>>>>>
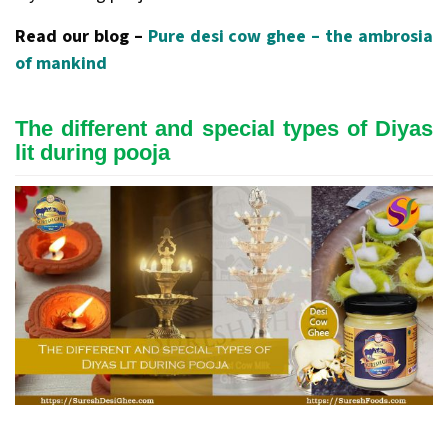
Read our blog –
Pure desi cow ghee – the ambrosia
of mankind
The different and special types of Diyas
lit during pooja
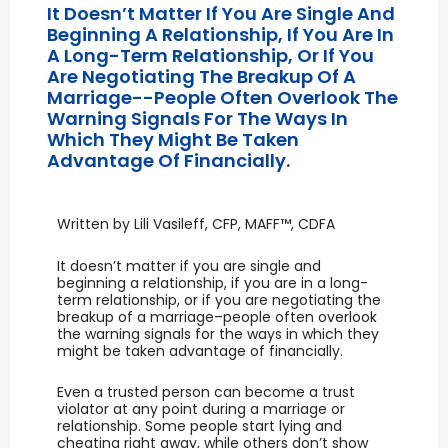
It Doesn’t Matter If You Are Single And
Beginning A Relationship, If You Are In
A Long-Term Relationship, Or If You
Are Negotiating The Breakup Of A
Marriage--people Often Overlook The
Warning Signals For The Ways In
Which They Might Be Taken
Advantage Of Financially.
Written by Lili Vasileff, CFP, MAFF™, CDFA
It doesn’t matter if you are single and
beginning a relationship, if you are in a long-
term relationship, or if you are negotiating the
breakup of a marriage–people often overlook
the warning signals for the ways in which they
might be taken advantage of financially.
Even a trusted person can become a trust
violator at any point during a marriage or
relationship. Some people start lying and
cheating right away, while others don’t show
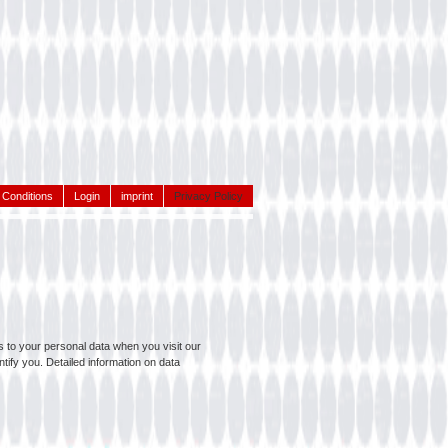
Conditions
Login
imprint
Privacy Policy
 to your personal data when you visit our
tify you. Detailed information on data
<<<<<
Task item
The whole listing above must be duplicated word for word, apart from its pictures.

Result for this exercise
Read our blog –
Pure desi cow ghee – the ambrosia
of mankind
The different and special types of Diyas
lit during pooja
It Doesn’t Matter If You Are Single And
Beginning A Relationship, If You Are In
A Long-Term Relationship, Or If You
Are Negotiating The Breakup Of A
Marriage--people Often Overlook The
Warning Signals For The Ways In
Which They Might Be Taken
Advantage Of Financially.
Written by Lili Vasileff, CFP, MAFF™, CDFA
It doesn’t matter if you are single and
beginning a relationship, if you are in a long-
term relationship, or if you are negotiating the
breakup of a marriage–people often overlook
the warning signals for the ways in which they
might be taken advantage of financially.
Even a trusted person can become a trust
violator at any point during a marriage or
relationship. Some people start lying and
cheating right away, while others don’t show
Conditions
Login
imprint
Privacy Policy
 to your personal data when you visit our
tify you. Detailed information on data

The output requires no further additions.